**GIVEN TASK:** In the blog post below, what year was Der Fragebogen first published, and by which publishing house?

**DOCUMENT EXTRACT:**
This is the first entry in a new ARPLAN series: The Monthly Fragebogen. Over the next year I intend to post, once a month, an excerpt from Ernst von Salomon’s famous novel Der Fragebogen (in English ‘The Questionnaire’ or ‘The Answers’). Der Fragebogen was first published in 1951 by the Rowohlt Verlag publishing house and instantly became a huge success. Using the US Military Government’s de-nazification questionnaire for its structure, the autobiographical novel was the first major best-seller in West Germany and sold in large numbers both inside Germany and out, helping to cement Ernst von Salomon’s place in German literature. von Salomon, a Freikorps veteran and a member of the Weimar-era Conservative Revolutionary literary milieu, had been a successful novelist before the War, but it was Der Fragebogen which really made his name. It is an excellent book, one of my personal favorites, and as well as being a stirringly-written novel it provides an unparalleled introduction into the chaotic tumult that was German life and politics from the early 1900s until the collapse of the Reich in 1945. von Salomon rubbed shoulders with countless people of historical importance at one point or another, many of them members of the National Movement – Adolf Hitler, Ernst Röhm, Hans Zehrer, Ernst Jünger, Claus Heim, Bodo Uhse, Othmar Spann, Hans Grimm, Martha Dodd, Otto Meissner, Konrad Henlein, Hans Fallada, Hanns Ludin… He lived quite a life, and Der Fragebogen is quite a book.

**RAW DATA:**
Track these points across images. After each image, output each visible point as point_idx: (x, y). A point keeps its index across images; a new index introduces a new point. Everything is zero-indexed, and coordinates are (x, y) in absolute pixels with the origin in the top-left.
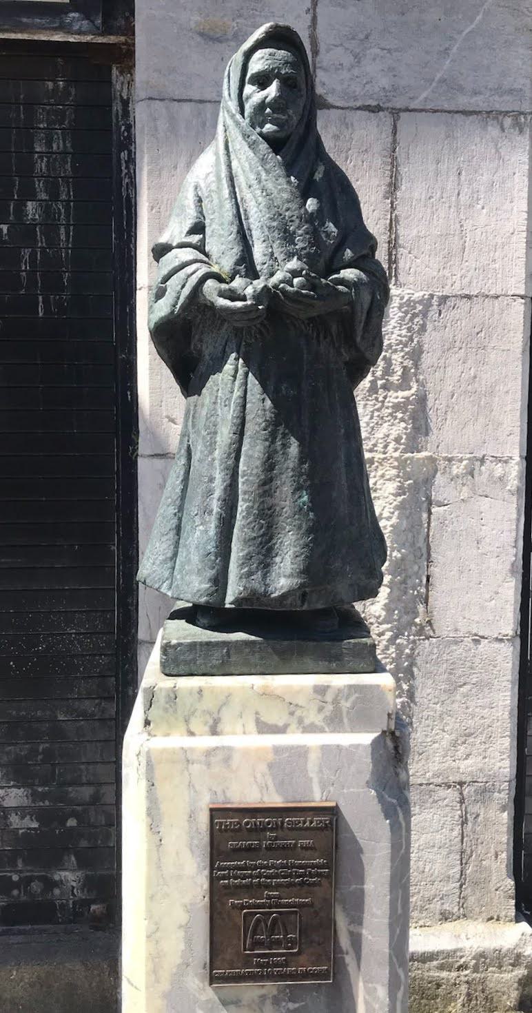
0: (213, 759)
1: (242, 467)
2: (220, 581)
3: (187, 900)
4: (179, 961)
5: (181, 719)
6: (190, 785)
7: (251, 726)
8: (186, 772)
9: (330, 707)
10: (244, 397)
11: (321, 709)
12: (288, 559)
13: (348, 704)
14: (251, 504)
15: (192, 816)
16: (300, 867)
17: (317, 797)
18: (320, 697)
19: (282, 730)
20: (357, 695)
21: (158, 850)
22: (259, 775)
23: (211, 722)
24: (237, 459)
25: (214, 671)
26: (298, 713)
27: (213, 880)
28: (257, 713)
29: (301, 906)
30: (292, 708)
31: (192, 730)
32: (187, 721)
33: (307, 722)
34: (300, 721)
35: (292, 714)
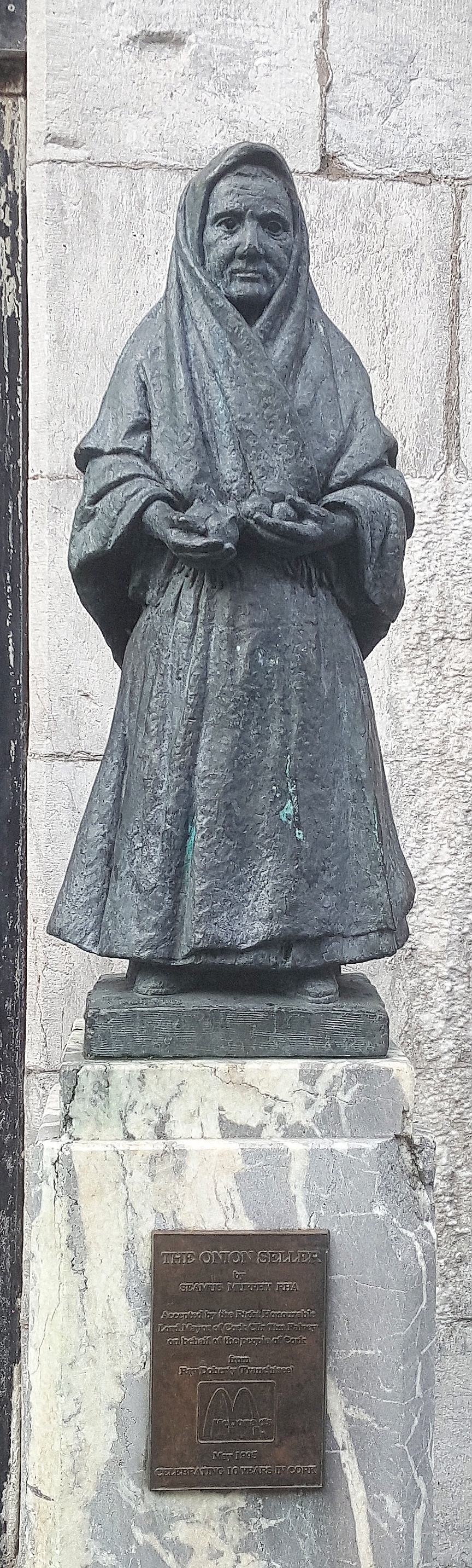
0: (159, 1169)
1: (201, 767)
2: (171, 925)
3: (121, 1369)
4: (108, 1456)
5: (115, 1115)
6: (128, 1204)
7: (213, 1127)
8: (122, 1186)
9: (322, 1101)
10: (205, 668)
11: (309, 1105)
12: (265, 896)
13: (348, 1098)
14: (214, 818)
15: (129, 1249)
16: (277, 1319)
17: (303, 1222)
18: (308, 1087)
19: (255, 1133)
20: (359, 1085)
21: (82, 1297)
22: (222, 1191)
23: (156, 1120)
24: (194, 754)
25: (161, 1051)
26: (278, 1109)
27: (156, 1337)
28: (220, 1109)
29: (280, 1373)
30: (270, 1102)
31: (131, 1132)
32: (123, 1119)
33: (290, 1121)
34: (281, 1120)
35: (269, 1109)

**RESULT FOR THIS TASK:** 1951, by the Rowohlt Verlag publishing house.